• **How to complete this task**
Print out every entry that follows, exactly as written.

• **Supplied material**
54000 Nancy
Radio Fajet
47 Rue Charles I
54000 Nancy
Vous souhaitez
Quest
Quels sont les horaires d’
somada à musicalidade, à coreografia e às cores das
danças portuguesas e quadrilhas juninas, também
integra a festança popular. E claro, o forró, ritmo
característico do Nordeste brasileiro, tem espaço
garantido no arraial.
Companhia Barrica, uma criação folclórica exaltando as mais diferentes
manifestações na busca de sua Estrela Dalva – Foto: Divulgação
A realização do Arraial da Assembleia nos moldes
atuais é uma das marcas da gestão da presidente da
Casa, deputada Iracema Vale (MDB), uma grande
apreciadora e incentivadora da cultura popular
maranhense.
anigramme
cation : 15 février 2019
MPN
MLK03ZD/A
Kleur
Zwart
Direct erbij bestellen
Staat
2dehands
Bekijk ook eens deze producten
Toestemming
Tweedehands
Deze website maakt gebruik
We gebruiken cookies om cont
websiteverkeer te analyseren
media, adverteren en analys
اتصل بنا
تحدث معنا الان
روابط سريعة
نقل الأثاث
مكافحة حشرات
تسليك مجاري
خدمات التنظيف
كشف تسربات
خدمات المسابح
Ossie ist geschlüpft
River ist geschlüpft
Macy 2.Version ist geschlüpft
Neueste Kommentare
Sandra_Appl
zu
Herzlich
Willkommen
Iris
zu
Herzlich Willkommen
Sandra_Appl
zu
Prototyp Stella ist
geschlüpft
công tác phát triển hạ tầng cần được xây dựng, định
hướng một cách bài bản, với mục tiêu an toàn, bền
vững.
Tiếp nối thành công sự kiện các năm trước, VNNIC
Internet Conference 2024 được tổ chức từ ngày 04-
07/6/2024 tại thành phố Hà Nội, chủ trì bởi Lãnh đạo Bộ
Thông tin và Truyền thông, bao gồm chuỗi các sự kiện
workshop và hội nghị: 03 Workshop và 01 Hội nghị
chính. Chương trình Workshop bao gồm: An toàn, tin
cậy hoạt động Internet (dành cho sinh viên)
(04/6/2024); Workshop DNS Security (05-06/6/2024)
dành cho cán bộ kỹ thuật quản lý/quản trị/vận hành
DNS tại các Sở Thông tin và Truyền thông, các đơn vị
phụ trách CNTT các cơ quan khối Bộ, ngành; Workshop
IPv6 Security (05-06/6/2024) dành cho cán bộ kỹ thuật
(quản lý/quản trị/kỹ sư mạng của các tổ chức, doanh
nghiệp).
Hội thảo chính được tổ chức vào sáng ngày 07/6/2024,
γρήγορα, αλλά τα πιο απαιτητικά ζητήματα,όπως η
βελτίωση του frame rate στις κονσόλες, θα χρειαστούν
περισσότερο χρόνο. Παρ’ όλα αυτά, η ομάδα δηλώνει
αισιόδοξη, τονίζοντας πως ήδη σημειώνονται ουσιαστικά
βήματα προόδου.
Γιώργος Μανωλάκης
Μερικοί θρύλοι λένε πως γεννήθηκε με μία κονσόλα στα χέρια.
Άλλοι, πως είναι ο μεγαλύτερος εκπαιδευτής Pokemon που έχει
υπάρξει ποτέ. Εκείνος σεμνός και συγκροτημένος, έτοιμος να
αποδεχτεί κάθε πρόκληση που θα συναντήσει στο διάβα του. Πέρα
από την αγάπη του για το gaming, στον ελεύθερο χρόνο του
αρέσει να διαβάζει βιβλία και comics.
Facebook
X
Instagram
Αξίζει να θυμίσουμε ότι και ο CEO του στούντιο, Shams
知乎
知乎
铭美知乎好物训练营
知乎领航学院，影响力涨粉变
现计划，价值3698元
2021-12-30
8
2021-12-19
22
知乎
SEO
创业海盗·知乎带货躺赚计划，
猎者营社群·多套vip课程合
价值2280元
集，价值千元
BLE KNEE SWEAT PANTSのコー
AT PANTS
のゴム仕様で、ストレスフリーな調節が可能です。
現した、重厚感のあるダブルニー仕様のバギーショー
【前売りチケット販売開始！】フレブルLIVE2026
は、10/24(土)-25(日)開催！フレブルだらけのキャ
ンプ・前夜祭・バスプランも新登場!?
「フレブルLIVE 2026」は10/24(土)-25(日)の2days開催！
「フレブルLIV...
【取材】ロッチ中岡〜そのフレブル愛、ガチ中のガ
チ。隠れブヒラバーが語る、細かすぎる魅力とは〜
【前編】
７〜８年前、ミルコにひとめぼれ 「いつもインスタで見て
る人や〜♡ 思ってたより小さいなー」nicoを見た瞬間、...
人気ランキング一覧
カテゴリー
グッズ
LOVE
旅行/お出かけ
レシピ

• **Task response**
54000 Nancy
Radio Fajet
47 Rue Charles I
54000 Nancy
Vous souhaitez
Quest
Quels sont les horaires d’
somada à musicalidade, à coreografia e às cores das
danças portuguesas e quadrilhas juninas, também
integra a festança popular. E claro, o forró, ritmo
característico do Nordeste brasileiro, tem espaço
garantido no arraial.
Companhia Barrica, uma criação folclórica exaltando as mais diferentes
manifestações na busca de sua Estrela Dalva – Foto: Divulgação
A realização do Arraial da Assembleia nos moldes
atuais é uma das marcas da gestão da presidente da
Casa, deputada Iracema Vale (MDB), uma grande
apreciadora e incentivadora da cultura popular
maranhense.
anigramme
cation : 15 février 2019
MPN
MLK03ZD/A
Kleur
Zwart
Direct erbij bestellen
Staat
2dehands
Bekijk ook eens deze producten
Toestemming
Tweedehands
Deze website maakt gebruik
We gebruiken cookies om cont
websiteverkeer te analyseren
media, adverteren en analys
اتصل بنا
تحدث معنا الان
روابط سريعة
نقل الأثاث
مكافحة حشرات
تسليك مجاري
خدمات التنظيف
كشف تسربات
خدمات المسابح
Ossie ist geschlüpft
River ist geschlüpft
Macy 2.Version ist geschlüpft
Neueste Kommentare
Sandra_Appl
zu
Herzlich
Willkommen
Iris
zu
Herzlich Willkommen
Sandra_Appl
zu
Prototyp Stella ist
geschlüpft
công tác phát triển hạ tầng cần được xây dựng, định
hướng một cách bài bản, với mục tiêu an toàn, bền
vững.
Tiếp nối thành công sự kiện các năm trước, VNNIC
Internet Conference 2024 được tổ chức từ ngày 04-
07/6/2024 tại thành phố Hà Nội, chủ trì bởi Lãnh đạo Bộ
Thông tin và Truyền thông, bao gồm chuỗi các sự kiện
workshop và hội nghị: 03 Workshop và 01 Hội nghị
chính. Chương trình Workshop bao gồm: An toàn, tin
cậy hoạt động Internet (dành cho sinh viên)
(04/6/2024); Workshop DNS Security (05-06/6/2024)
dành cho cán bộ kỹ thuật quản lý/quản trị/vận hành
DNS tại các Sở Thông tin và Truyền thông, các đơn vị
phụ trách CNTT các cơ quan khối Bộ, ngành; Workshop
IPv6 Security (05-06/6/2024) dành cho cán bộ kỹ thuật
(quản lý/quản trị/kỹ sư mạng của các tổ chức, doanh
nghiệp).
Hội thảo chính được tổ chức vào sáng ngày 07/6/2024,
γρήγορα, αλλά τα πιο απαιτητικά ζητήματα,όπως η
βελτίωση του frame rate στις κονσόλες, θα χρειαστούν
περισσότερο χρόνο. Παρ’ όλα αυτά, η ομάδα δηλώνει
αισιόδοξη, τονίζοντας πως ήδη σημειώνονται ουσιαστικά
βήματα προόδου.
Γιώργος Μανωλάκης
Μερικοί θρύλοι λένε πως γεννήθηκε με μία κονσόλα στα χέρια.
Άλλοι, πως είναι ο μεγαλύτερος εκπαιδευτής Pokemon που έχει
υπάρξει ποτέ. Εκείνος σεμνός και συγκροτημένος, έτοιμος να
αποδεχτεί κάθε πρόκληση που θα συναντήσει στο διάβα του. Πέρα
από την αγάπη του για το gaming, στον ελεύθερο χρόνο του
αρέσει να διαβάζει βιβλία και comics.
Facebook
X
Instagram
Αξίζει να θυμίσουμε ότι και ο CEO του στούντιο, Shams
知乎
知乎
铭美知乎好物训练营
知乎领航学院，影响力涨粉变
现计划，价值3698元
2021-12-30
8
2021-12-19
22
知乎
SEO
创业海盗·知乎带货躺赚计划，
猎者营社群·多套vip课程合
价值2280元
集，价值千元
BLE KNEE SWEAT PANTSのコー
AT PANTS
のゴム仕様で、ストレスフリーな調節が可能です。
現した、重厚感のあるダブルニー仕様のバギーショー
【前売りチケット販売開始！】フレブルLIVE2026
は、10/24(土)-25(日)開催！フレブルだらけのキャ
ンプ・前夜祭・バスプランも新登場!?
「フレブルLIVE 2026」は10/24(土)-25(日)の2days開催！
「フレブルLIV...
【取材】ロッチ中岡〜そのフレブル愛、ガチ中のガ
チ。隠れブヒラバーが語る、細かすぎる魅力とは〜
【前編】
７〜８年前、ミルコにひとめぼれ 「いつもインスタで見て
る人や〜♡ 思ってたより小さいなー」nicoを見た瞬間、...
人気ランキング一覧
カテゴリー
グッズ
LOVE
旅行/お出かけ
レシピ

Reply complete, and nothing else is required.